**WHAT YOU NEED TO DO:** An acceptable answer repeats exactly the line with "136 104 1994" and each line after it through the end of the entries, and includes nothing else.

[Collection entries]
____
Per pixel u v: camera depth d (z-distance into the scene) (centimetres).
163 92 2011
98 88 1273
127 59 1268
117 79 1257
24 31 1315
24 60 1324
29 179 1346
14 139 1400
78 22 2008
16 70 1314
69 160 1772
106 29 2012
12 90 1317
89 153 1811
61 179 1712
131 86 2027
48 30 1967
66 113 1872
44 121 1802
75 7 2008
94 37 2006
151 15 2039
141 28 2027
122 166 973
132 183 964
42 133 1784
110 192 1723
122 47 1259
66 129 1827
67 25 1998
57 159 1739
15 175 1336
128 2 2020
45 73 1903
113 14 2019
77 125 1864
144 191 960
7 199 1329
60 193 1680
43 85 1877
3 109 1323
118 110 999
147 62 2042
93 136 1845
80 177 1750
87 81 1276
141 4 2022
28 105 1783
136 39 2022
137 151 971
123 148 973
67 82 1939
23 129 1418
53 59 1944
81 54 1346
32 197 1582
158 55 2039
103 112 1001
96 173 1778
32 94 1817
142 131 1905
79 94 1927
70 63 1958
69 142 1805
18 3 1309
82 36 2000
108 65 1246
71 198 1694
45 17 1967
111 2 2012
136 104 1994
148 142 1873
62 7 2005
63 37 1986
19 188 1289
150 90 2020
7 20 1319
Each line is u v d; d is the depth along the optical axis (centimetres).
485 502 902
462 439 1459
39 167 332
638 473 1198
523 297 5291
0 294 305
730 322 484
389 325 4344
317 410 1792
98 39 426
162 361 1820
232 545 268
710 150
____
**EXERCISE RESULT:**
136 104 1994
148 142 1873
62 7 2005
63 37 1986
19 188 1289
150 90 2020
7 20 1319
Each line is u v d; d is the depth along the optical axis (centimetres).
485 502 902
462 439 1459
39 167 332
638 473 1198
523 297 5291
0 294 305
730 322 484
389 325 4344
317 410 1792
98 39 426
162 361 1820
232 545 268
710 150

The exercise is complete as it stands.